Während der Sitzung wurden zwei zentrale Anträge verabschiedet. Der erste sieht die Einrichtung mobiler Schließfächer in Fußgängerzonen vor, damit Einkaufende und Besucher Taschen oder Kleidung sicher verwahren können. Dieses Projekt soll in Zusammenarbeit zwischen der Stadt und lokalen Unternehmen umgesetzt werden.
Der zweite Antrag zielt auf die Förderung privater Investitionen in öffentliche Veranstaltungen ab. Die Stadt wird nun prüfen, wie Mittel aus Landes-, Bundesetats oder bestehenden Haushalten genutzt werden können, um Feste und Treffen für junge Erwachsene und ältere Generationen zu unterstützen.

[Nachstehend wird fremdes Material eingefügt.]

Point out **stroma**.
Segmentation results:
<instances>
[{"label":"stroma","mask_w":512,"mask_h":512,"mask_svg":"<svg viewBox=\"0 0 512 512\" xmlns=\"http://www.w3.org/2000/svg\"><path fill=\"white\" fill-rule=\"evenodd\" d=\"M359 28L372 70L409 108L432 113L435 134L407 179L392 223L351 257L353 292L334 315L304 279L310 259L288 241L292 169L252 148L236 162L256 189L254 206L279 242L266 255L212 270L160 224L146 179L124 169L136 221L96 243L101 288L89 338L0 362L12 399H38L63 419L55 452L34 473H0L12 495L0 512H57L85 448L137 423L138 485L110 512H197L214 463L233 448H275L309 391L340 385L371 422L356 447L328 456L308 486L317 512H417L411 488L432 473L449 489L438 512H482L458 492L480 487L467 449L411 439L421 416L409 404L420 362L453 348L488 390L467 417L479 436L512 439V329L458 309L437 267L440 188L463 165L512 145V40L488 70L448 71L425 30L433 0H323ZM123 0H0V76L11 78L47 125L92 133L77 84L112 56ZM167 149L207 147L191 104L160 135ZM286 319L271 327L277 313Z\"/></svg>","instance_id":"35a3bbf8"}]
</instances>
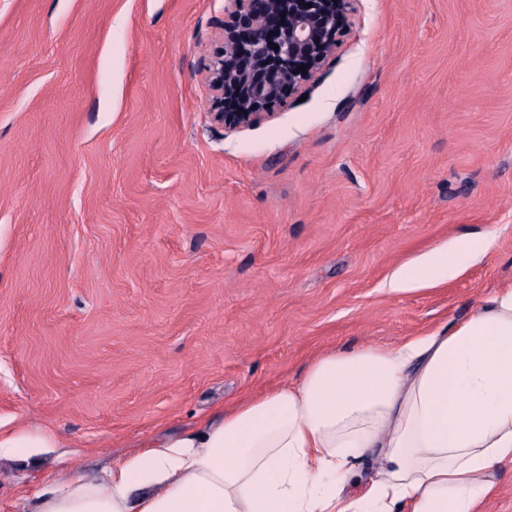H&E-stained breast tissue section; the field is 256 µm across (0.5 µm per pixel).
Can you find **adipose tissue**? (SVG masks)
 <instances>
[{"mask_svg": "<svg viewBox=\"0 0 512 512\" xmlns=\"http://www.w3.org/2000/svg\"><path fill=\"white\" fill-rule=\"evenodd\" d=\"M438 248L388 288L458 275ZM376 477L357 470L366 457ZM512 465V286L462 322L390 347L330 350L218 419L144 442L105 484L45 485L32 512H481Z\"/></svg>", "mask_w": 512, "mask_h": 512, "instance_id": "adipose-tissue-1", "label": "adipose tissue"}]
</instances>
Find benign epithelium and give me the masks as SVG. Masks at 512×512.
I'll return each instance as SVG.
<instances>
[{
	"instance_id": "7a95c632",
	"label": "benign epithelium",
	"mask_w": 512,
	"mask_h": 512,
	"mask_svg": "<svg viewBox=\"0 0 512 512\" xmlns=\"http://www.w3.org/2000/svg\"><path fill=\"white\" fill-rule=\"evenodd\" d=\"M356 2L225 0L233 21L203 68L214 121L234 131L274 118L285 94L303 89L335 54Z\"/></svg>"
}]
</instances>
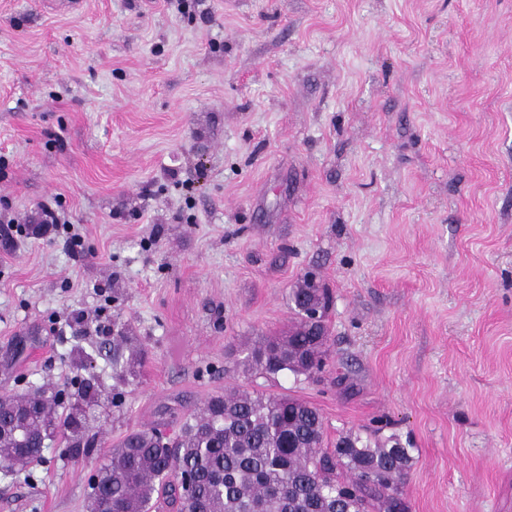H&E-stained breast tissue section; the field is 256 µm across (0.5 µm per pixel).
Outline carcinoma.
<instances>
[{
	"mask_svg": "<svg viewBox=\"0 0 512 512\" xmlns=\"http://www.w3.org/2000/svg\"><path fill=\"white\" fill-rule=\"evenodd\" d=\"M299 316L285 336L255 344L244 358L254 377L290 372L308 377L328 350L327 289L311 280L295 288ZM319 314L312 321L309 314ZM39 392L0 396V466L13 470L41 455L45 440L70 429ZM320 411L299 399L230 391L186 414L178 429L132 431L101 471L89 512H408L402 485L412 449L341 435L324 447Z\"/></svg>",
	"mask_w": 512,
	"mask_h": 512,
	"instance_id": "carcinoma-1",
	"label": "carcinoma"
}]
</instances>
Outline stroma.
I'll list each match as a JSON object with an SVG mask.
<instances>
[{"label":"stroma","mask_w":512,"mask_h":512,"mask_svg":"<svg viewBox=\"0 0 512 512\" xmlns=\"http://www.w3.org/2000/svg\"><path fill=\"white\" fill-rule=\"evenodd\" d=\"M1 203L0 395H100L0 512L252 389L308 274L329 355L266 390L410 444V512H512V0H0Z\"/></svg>","instance_id":"stroma-1"}]
</instances>
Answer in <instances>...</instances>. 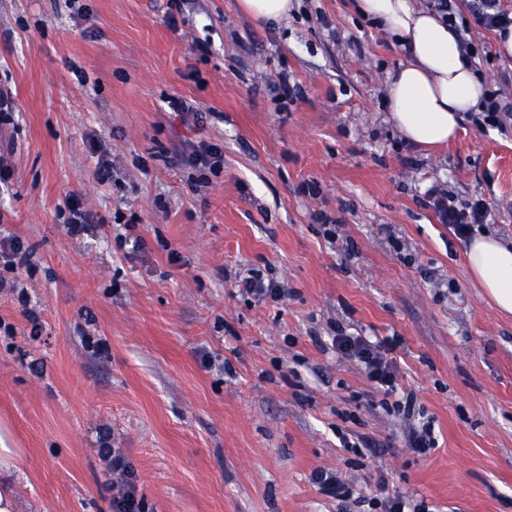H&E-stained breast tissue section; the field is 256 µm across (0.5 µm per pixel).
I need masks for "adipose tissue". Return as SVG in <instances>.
<instances>
[{
	"instance_id": "obj_1",
	"label": "adipose tissue",
	"mask_w": 512,
	"mask_h": 512,
	"mask_svg": "<svg viewBox=\"0 0 512 512\" xmlns=\"http://www.w3.org/2000/svg\"><path fill=\"white\" fill-rule=\"evenodd\" d=\"M357 10L408 56L387 82L391 114L405 139L424 148L453 139L464 114L482 111L486 97L485 81L455 28L418 0H358ZM466 258L477 286L512 314V245L478 231Z\"/></svg>"
}]
</instances>
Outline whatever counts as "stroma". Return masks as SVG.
Here are the masks:
<instances>
[{
    "mask_svg": "<svg viewBox=\"0 0 512 512\" xmlns=\"http://www.w3.org/2000/svg\"><path fill=\"white\" fill-rule=\"evenodd\" d=\"M83 2L0 0L15 105L0 234L31 249L19 287L0 286V446L20 451L23 512H112L104 444L132 461L147 512H362L313 484L320 468L432 512H512V315L474 287L426 195L484 198L486 231L511 241L512 129L467 116L446 145L407 142L386 87L405 55L356 0H294L277 24L239 0H189L177 24L171 0ZM471 37L512 100L496 34ZM204 143L224 152L205 186L188 164ZM71 193L89 213L74 237ZM251 268L287 298L240 295ZM338 326L398 339L415 417L327 346ZM424 416L438 446L421 456L408 434Z\"/></svg>",
    "mask_w": 512,
    "mask_h": 512,
    "instance_id": "stroma-1",
    "label": "stroma"
}]
</instances>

Mit Blick auf die Zukunft zeigten sich die Jungen Liberalen zuversichtlich für ihren Wahlkampf zur anstehenden Europawahl. Ihr Fokus bleibt zwar auf lokalen Themen, doch bereiten sie sich gleichzeitig auf ein breiteres politisches Engagement vor.
Das neue Führungsteam wird nun die Umsetzung der Schließfach-Initiative und der Veranstaltungskonzepte begleiten. In den kommenden Monaten sollen Stadtverwaltung und Unternehmen bei beiden Projekten eng zusammenarbeiten. Parallel richtet die Gruppe ihren Blick auf die Europawahl, wo sie ihre lokale Dynamik auf die größere politische Bühne übertragen möchte.